Jan. 17 (Bloomberg) -- Copper climbed for the first time in five days after economic data raised expectations that demand will improve in China and the U.S., the two largest users.
Metal for delivery in three months rose as much as 0.4 percent to $7,978.25 a metric ton on the London Metal Exchange, before trading at $7,958 at 2:06 p.m. in Shanghai. Copper fell to $7,920 yesterday, the lowest level since Dec. 31. Futures for March delivery on the Comex in New York gained 0.2 percent to $3.615 per pound.

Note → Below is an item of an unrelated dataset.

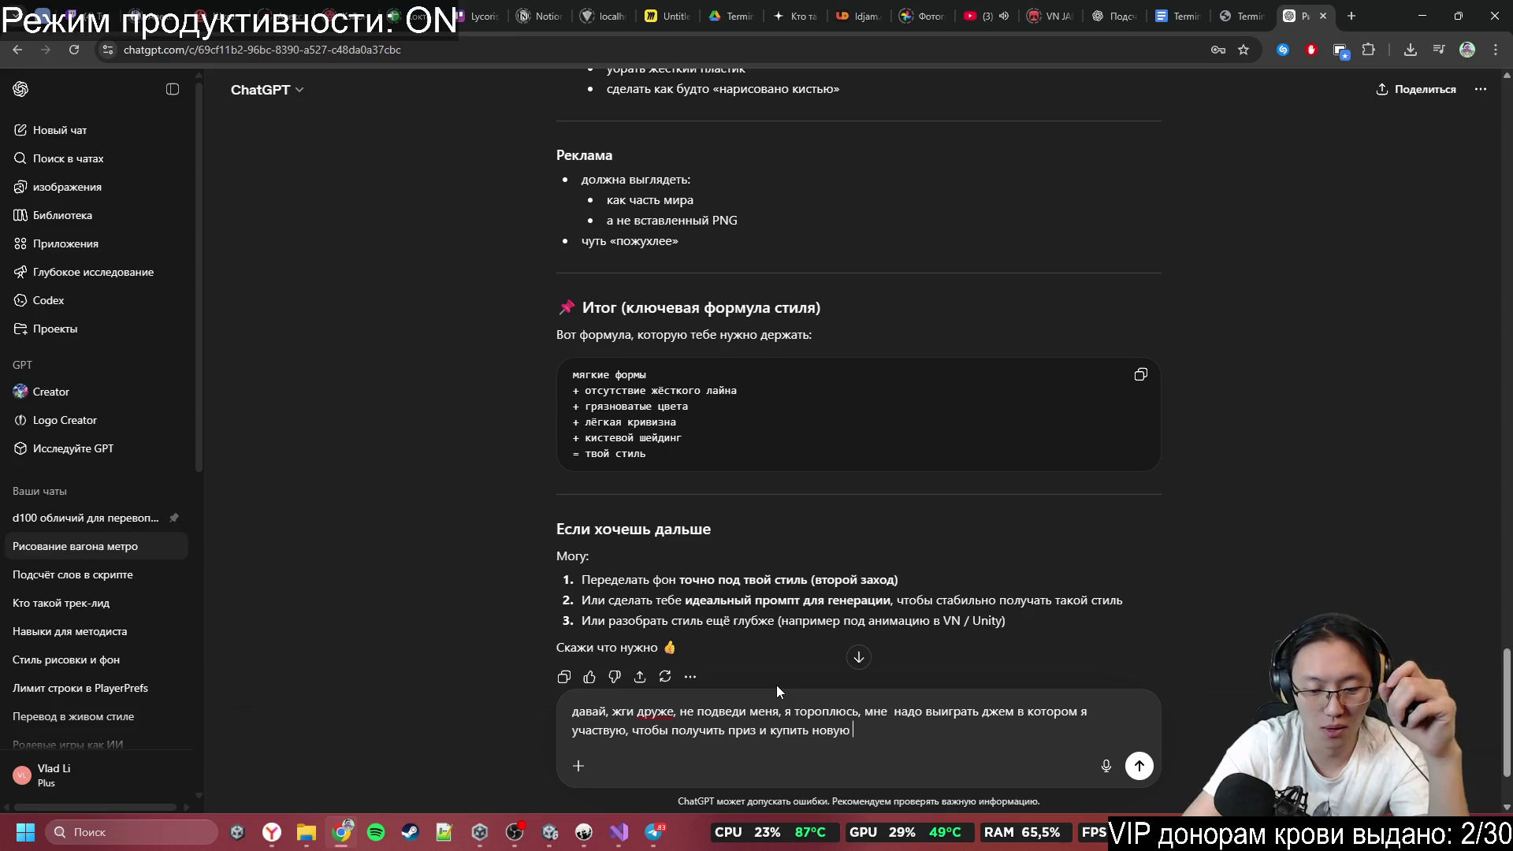
{"action": "type", "text": "плм"}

Production at U.S. factories climbed more than forecast in December from a month earlier, Federal Reserve figures showed. The Labor Department said its consumer-price index was unchanged last month. China’s National Bureau of Statistics will report tomorrow that gross domestic product expanded 7.8 percent in the fourth quarter from a year earlier, according to the median estimate of 53 economists surveyed by Bloomberg News. That’s up from a three-year low of 7.4 percent in the previous period.
“Recent data showed the two economies are accelerating,” He Shan, an analyst at Galaxy Futures Co., said by phone from Beijing. “These data are helping to underpin copper prices even as we’re about to see a strong growth in supplies.”
World supply may outstrip demand in 2013 for the first time in four years as mine output rises, according to Pan Pacific Copper Co., Japan’s top producer.
Jiangxi Copper Co., China’s biggest producer, settled treatment and refining charges for 2013 with two international miners, including Freeport-McMoRan Copper & Gold Inc. at $70 a ton and 7 cents a pound, board secretary Pan Qifang said today. Pan Pacific Copper Co. signed similar deals with miners.
Copper for April delivery fell 0.3 percent to 57,770 yuan ($9,289) a ton on the Shanghai Futures Exchange. On the LME, tin declined, while lead, aluminum, zinc and nickel were little changed.